続・はぐるま

くるくるまわる、僕のはぐるま…

プロフェッショナル 1

※多分フィクションです
https://www.youtube.com/watch?v=ygB4Y36cEXQ&feature=youtube_gdata_player


東京都西部……木造アパートが立ち並ぶ住宅街の一画
ここにみくのアパートがある。プロオペレーターの自宅である。


日本有数のプロオペレーター
彼女の仕事は決して世間の表舞台に知らされるものではない
我々はみくの一日を追った


朝、6時40分ーー
目覚ましが数十分なっても起きないみくの姿を発見した。
半同棲状態の彼氏に厳しく起こされ、7時にしぶしぶ起きる。
『会社にいきたくないでござる…いきたくない……』
そういいながら、彼のうちから自分のうちへと帰るみくに気づくものはいない。

ーーーQ おはようございます 半分寝てますが大丈夫ですか?
私「え、ええ、これが勤めってやつですから。半分目をあけてあるくのは気を遣うんですよ。なれるまで大変でした。」ーーー
家に帰ると半分寝ながらシャワーを浴び、浴び終わると早々に半分寝ながら今日のワンコを見る。ワンコを見ながら飲む栄養ドリンクが、みくにとっては至福の時間である。
ーーー私「ここ数年、ずっと目覚ましテレビですね。俺なんかが仕事やれてるのは、今日のワンコと栄養ドリンクの支えがあるからです。支えられてばかしじゃなく、こうやってじゃんけんもしないとね。」ーーー
そう語り、グーで負けるみくの目に迷いはない。
占い8位でまけ……まさに勝負師の顔だ。そんな顔をしつつ足早に家をでる。


ーーーQ なぜもっと早めに家を出ないんですか?
私「いや、このギリギリ感が勝負なんですよ。毎日是勝負。
ほら、余裕のある人生なんて台本通りでつまらないじゃないですか。
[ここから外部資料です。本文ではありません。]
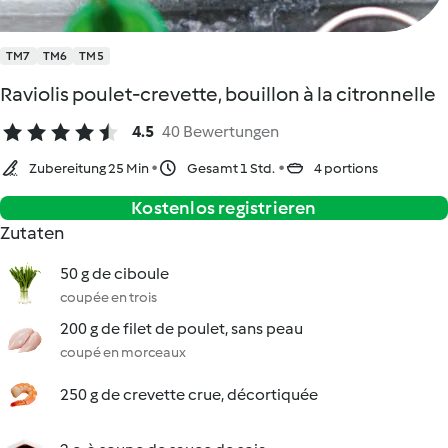
TM7
TM6
TM5
Raviolis poulet-crevette, bouillon à la citronnelle
4.5
40 Bewertungen
Zubereitung 25 Min
Gesamt 1 Std.
4 portions
Kostenlos registrieren
Zutaten
50 g de ciboule
coupée en trois
200 g de filet de poulet, sans peau
coupé en morceaux
250 g de crevette crue, décortiquée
」ーーー
こんな時も勝負師の心を忘れないみくの姿勢に、プロフェッショナルの気概を感じた。
ーーー私「・・・あぁ、吉祥寺で緊急停止ボタンか。ツイートせねば」ーーー
携帯電話を握りしめ、仲間たちに喚起を促す。まさに朝は戦場なのだ。
結局この日は半分寝ながら8時52分に都内某所の会社に着いた。


8時56分ーー
オフィスに入り、挨拶も早々に適当な席に座り水筒のお茶を飲む。
これが彼女の日課であり、オフィスでの最初の仕事でもある。
ーーーQ いきなり一服ですか?
私「いや、これが仕事を円滑に進める秘訣なんですよ。自分の淹れたお茶と一日を共にするわけですから、一服ではなく大切な仕事なんです」ーーー
今日のお茶は玉露の味が効いている……彼女はYahoo!ニュースを見ながら同僚の話に耳を傾ける後ろ姿をスタッフは見逃さなかった。


9時ーー
全体挨拶が終わるとミーティングが始まる。かつて……左遷を経験しているみくにとってミーティングには人一倍の入れ込みがある。左遷時代『今日の予定はありません』を数人の前で言うのが彼女だった。プロフェッショナルにはそんな過去もあったのだ。
だが今は違う、、『夜間は8件の引き継ぎと、故障の模様は…』仲間がいう内容をただただ口を開けてきく。そして作業安全のためにぼそぼそと標語を読む。これがプロフェッショナルの気概である。
ーーーQ どうしてぼそぼそ読むんですか?
私「仕事はチームプレイです。標語を読むにもみんなの声がよく聞こえるように努める、まさに一人はみんなのため、なんですよ。」ーーー
みくにキラリと光るものがあった。


9時20分ーー
みくには『自席』がない。プロフェッショナルみくにとって自席即ちオペレーター席数十席が自席である。しかしそのなかで、みくはできるだけ課長と席がはなれたところを選び座る。
ーーーQ どうして課長と離れた席なんですか?
私「課長も日々我々にのために尽くしてくださってますからね。それに顧客ニーズは日々目まぐるしく変わる時代ですから、そんなときこそ変わらない距離感、バランスも必要なんです。」ーーー
ディスプレイ角度を調整して、課長から見えないようにする。お互いに距離感を守り確実にミッションをこなす仕事人みくの姿が印象的だ。


10時30分ーー
オペレーター席の一角、みくの席に『申し訳ありません!!』の嵐がやって来る。誰もが嫌がるクレーム対応だ。だがしかし、みくは進んで行う。なぜだろうか?
ーーーQ すすんでクレーム対応していますがなぜですか?
私「しっ……静かに。これを見て。」ーーー
指を指した彼女のCTI端末には『休憩中』の文字。
「休息も必要だし、仲間の士気を高めることも重要、一挙に解決できますから。」プロフェッショナルの心意気と周りへの気遣いが感じられた。